One of the reasons that therapists think that MAST can be so helpful is that, because it’s free, it may help you address some issues that seem too minor to take to a therapy session. And importantly, MAST appears to be effective in helping people reduce the symptoms of anxiety and depression. Unfortunately, there isn’t a lot of research about self-therapy, but in a small recent study, researchers found no discernible difference in the mental health outcomes for people engaged in self-therapy when compared to those seeing a counselor. This, of course, takes self awareness and perhaps a little experience in traditional therapy beforehand, but it’s pretty remarkable that we can serve ourselves in this way.

Santini says that MAST can be empowering for everyone involved. “MAST therapy equips people with knowledge on how to solve oncoming problems in all life aspects such as personal, family, friends, school, or at home,” Santini explains. “This can lead to improved life quality and reduced mental or emotional conditions in the community.” Of course, MAST isn’t going to solve all your problems, but how much better would life be if we were all even a tiny bit less bogged down?

The only problem with MAST arises when people try to use it when they actually need clinical help. “More severe conditions that might require regular therapy could be overlooked and not addressed on time,” Santini says.
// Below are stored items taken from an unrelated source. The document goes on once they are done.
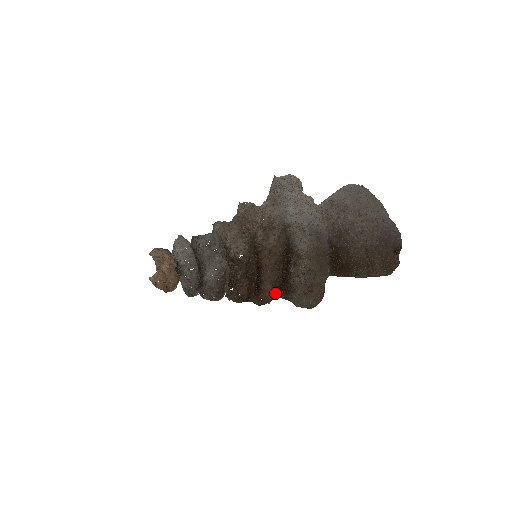
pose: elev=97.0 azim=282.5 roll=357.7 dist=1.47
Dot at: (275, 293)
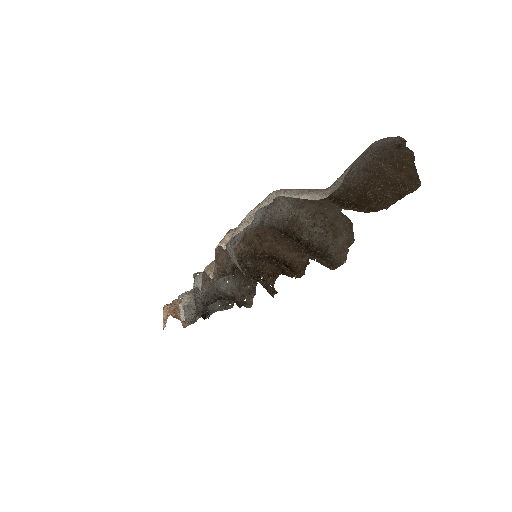
Dot at: (305, 255)
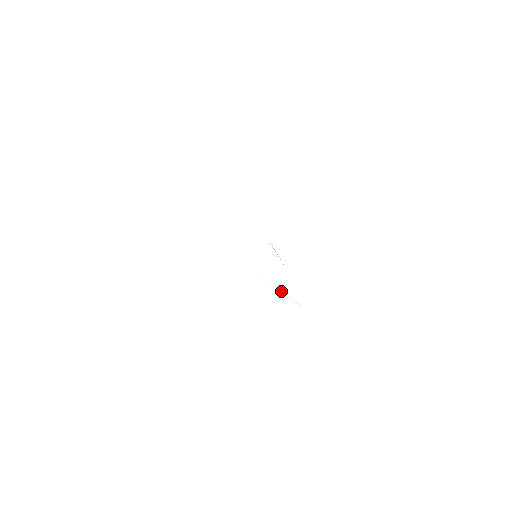
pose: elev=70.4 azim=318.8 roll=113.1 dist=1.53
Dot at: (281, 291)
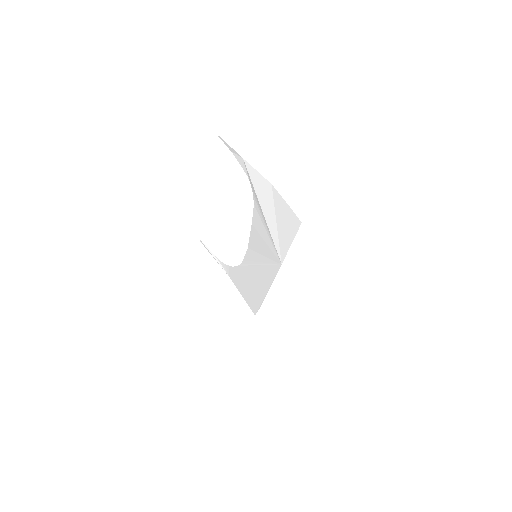
Dot at: (266, 294)
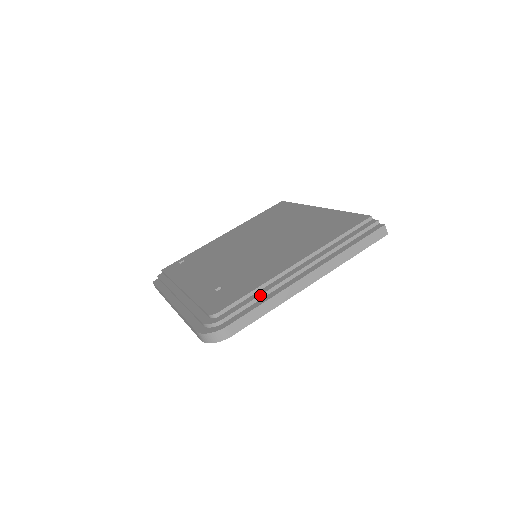
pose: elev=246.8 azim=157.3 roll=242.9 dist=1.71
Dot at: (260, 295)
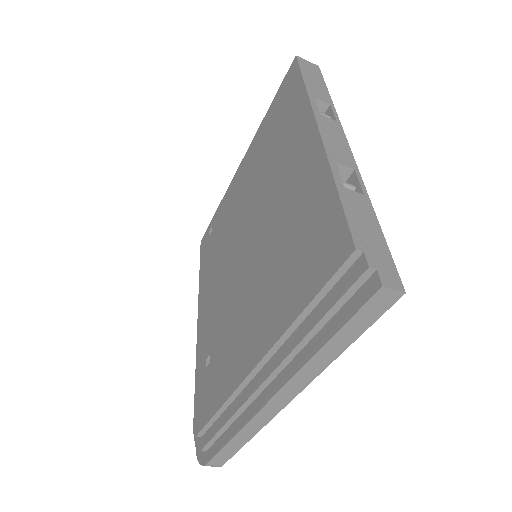
Dot at: (225, 423)
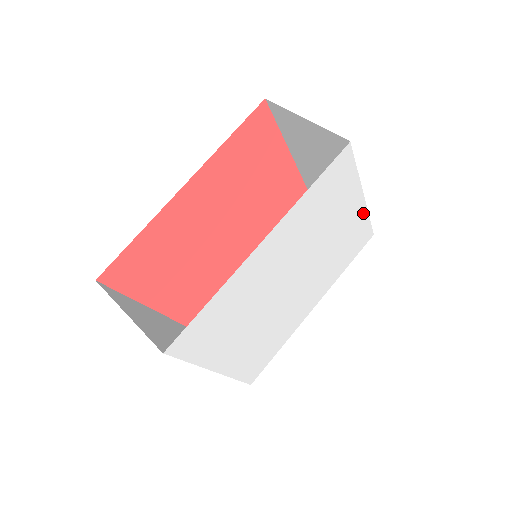
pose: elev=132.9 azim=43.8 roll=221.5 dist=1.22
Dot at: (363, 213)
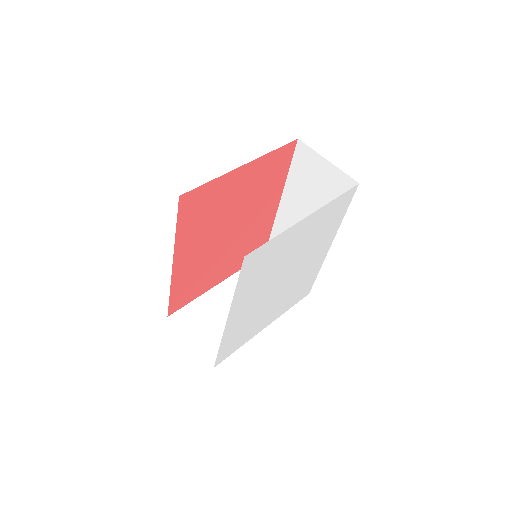
Dot at: (321, 210)
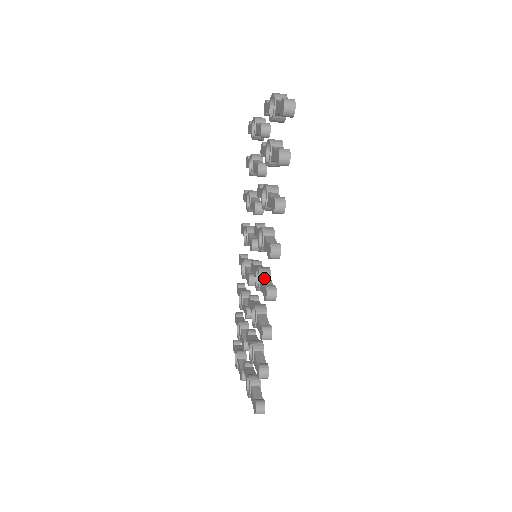
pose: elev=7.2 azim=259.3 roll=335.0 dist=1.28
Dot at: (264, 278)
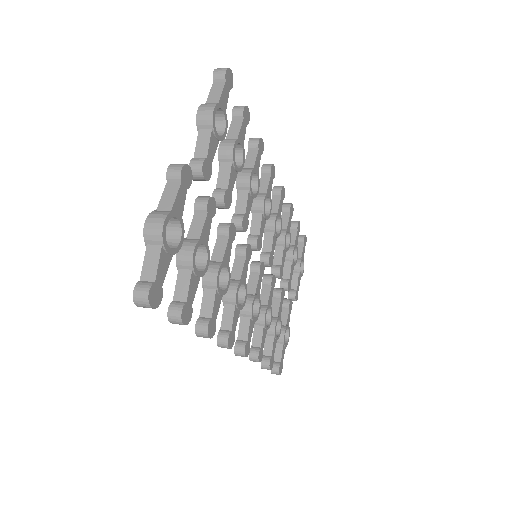
Dot at: (243, 321)
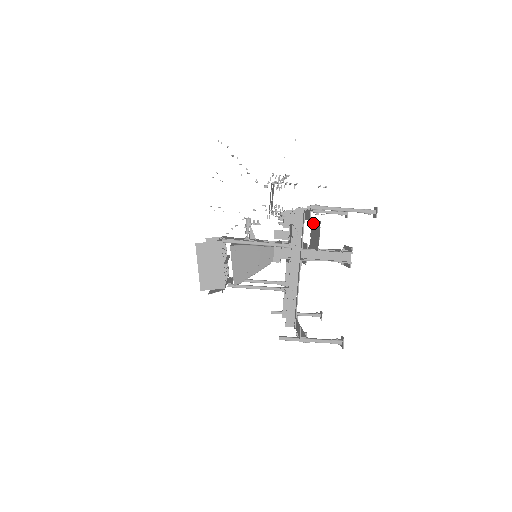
And it may be obvious but you may not always be able to see your own problems or someone else’s clearly, so the solutions you come up with may not always be helpful. MAST is basically like having an organized conversation about your feelings with yourself or another person, and like any conversation, sometimes it can go awry.

But Santini thinks that MAST is worth a try for mnay people. “With MAST, people can support each other freely and alleviate conditions that are not attended to due to high therapy costs,” she says. “This makes it easier for individuals to understand and support each other in difficulties.” And if there’s any skill we all need to hone up on right about now, it’s how to support ourselves — and each other — through difficulty.

If all of this makes you want to start your own MAST group, well, me too. Unfortunately because it’s a technique that no one really makes money on, there’s not a particularly organized way to get started. You could check out a support group to find people with similar issues, though, and the Jane Addams Collective has an online resource library that can help you educate yourself. Or, if you’re like me, you can take an ad out on a queer friend-making app to curate the social therapy group you’re looking for.